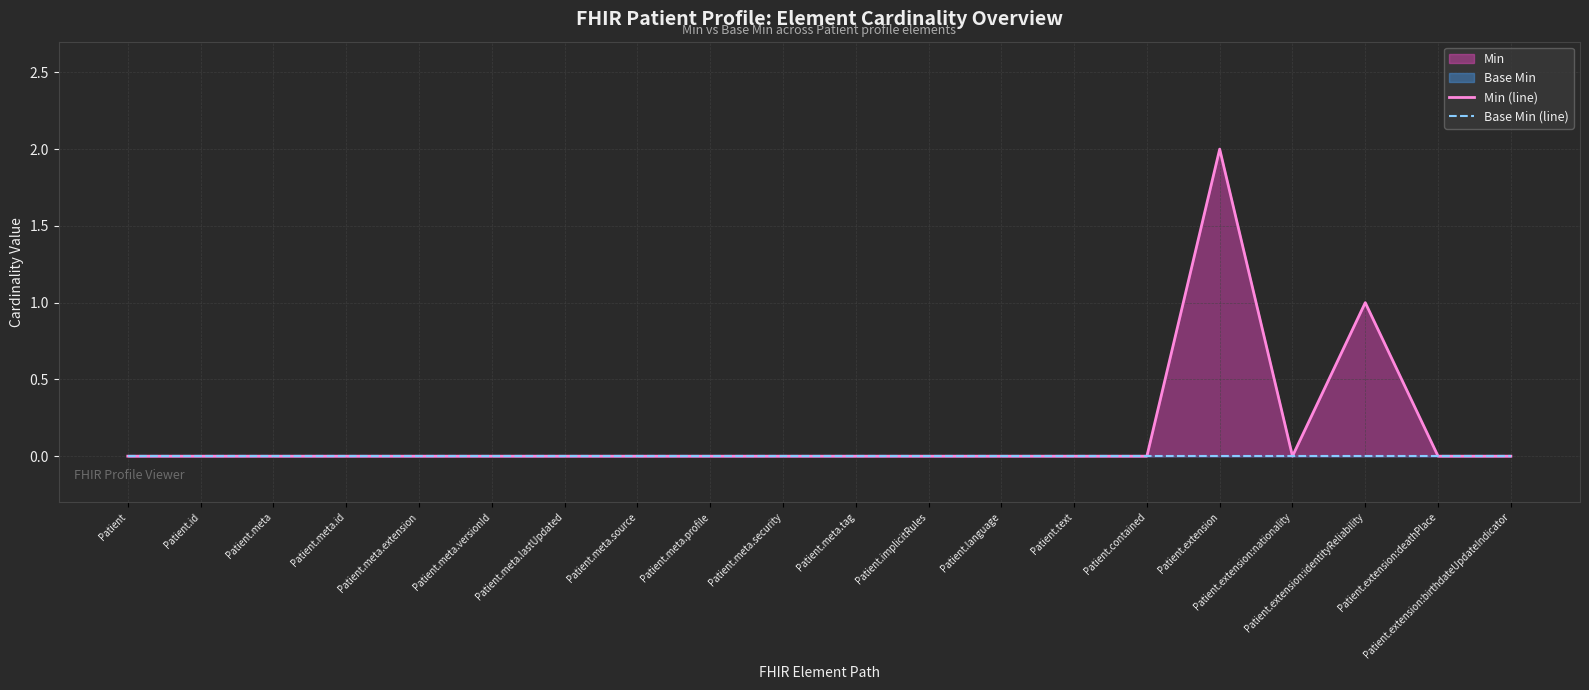

True or false: Min (line) and Base Min (line) cross at least once.

False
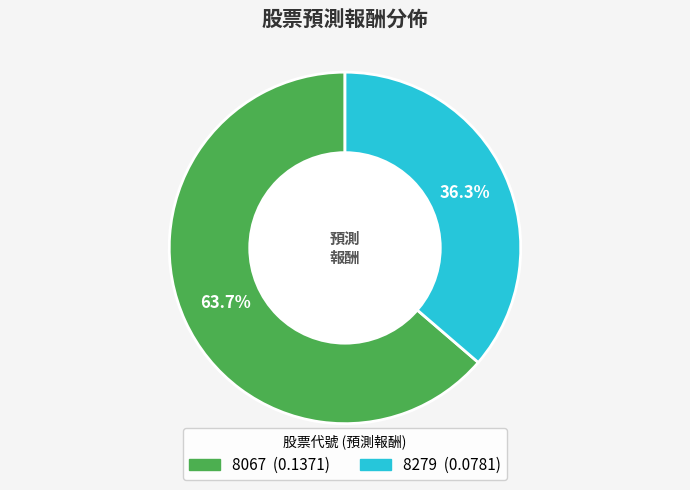

To the nearest percent, what is the difference between the largest and smallest slice percentages?

27%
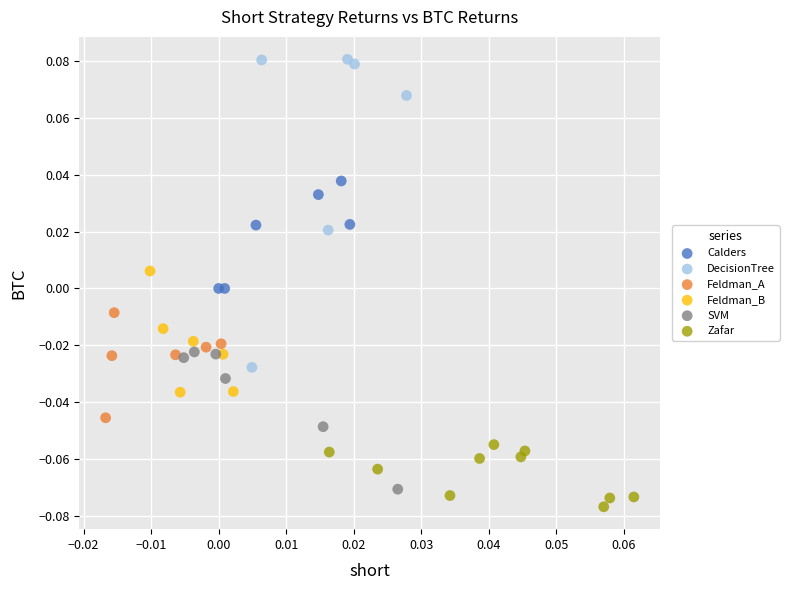

Which series reaches the minimum Y coordinate?

Zafar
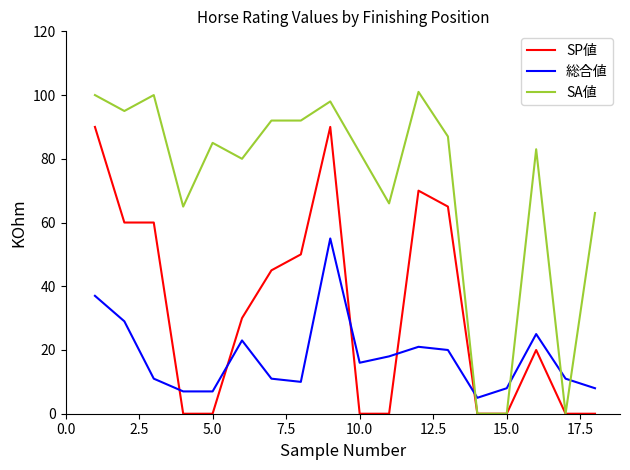

List the series in order of their overall mean, lowest first.

総合値, SP値, SA値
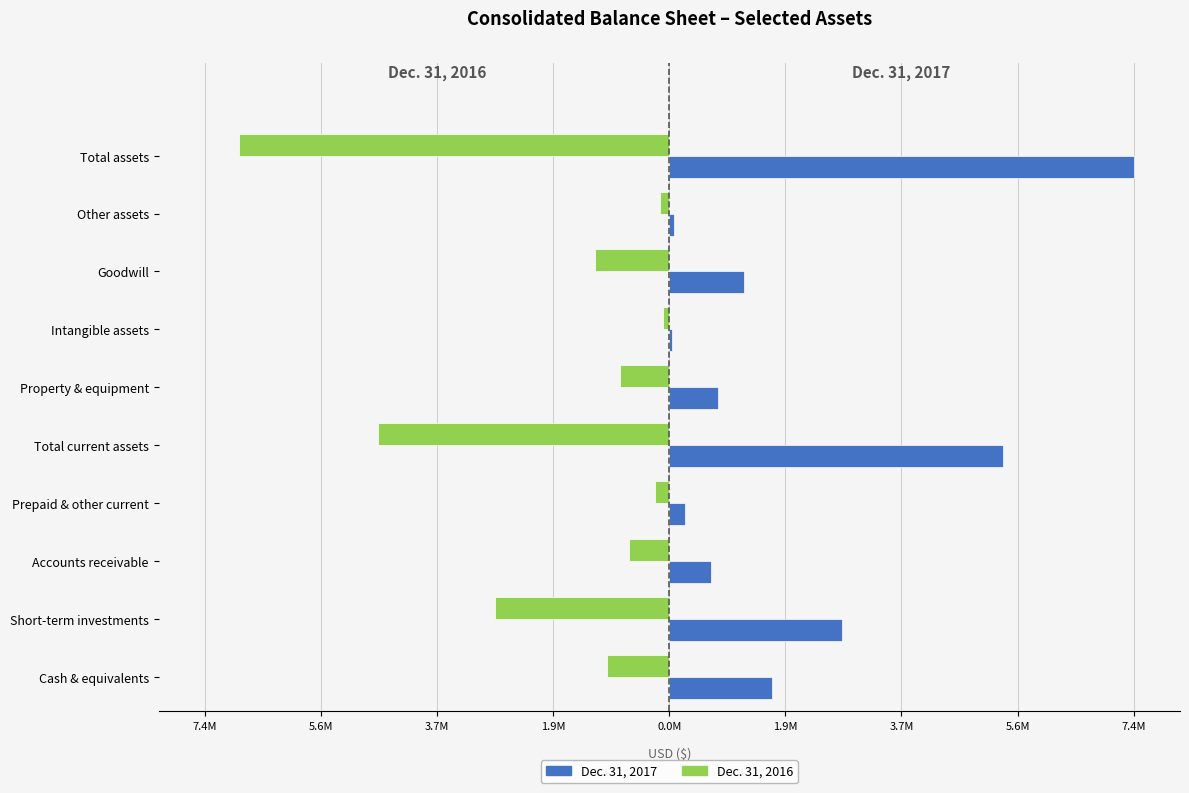

Which series has the largest total across all categories?

Dec. 31, 2017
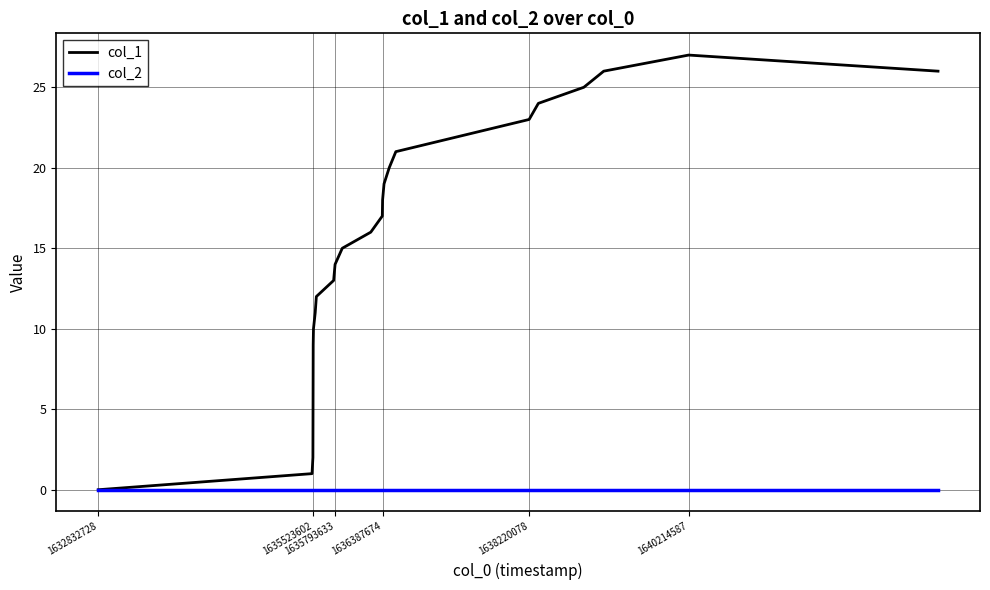

List the series in order of their overall mean, highest first.

col_1, col_2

━━━━━━━━

**EXERCISE**.
Copy out every line of the records above exactly as they appear, leaving the pictures out of your answer.

**EXERCISE RESULT**.
True or false: Min (line) and Base Min (line) cross at least once.

False

To the nearest percent, what is the difference between the largest and smallest slice percentages?

27%

Which series reaches the minimum Y coordinate?

Zafar

List the series in order of their overall mean, lowest first.

総合値, SP値, SA値

Which series has the largest total across all categories?

Dec. 31, 2017

List the series in order of their overall mean, highest first.

col_1, col_2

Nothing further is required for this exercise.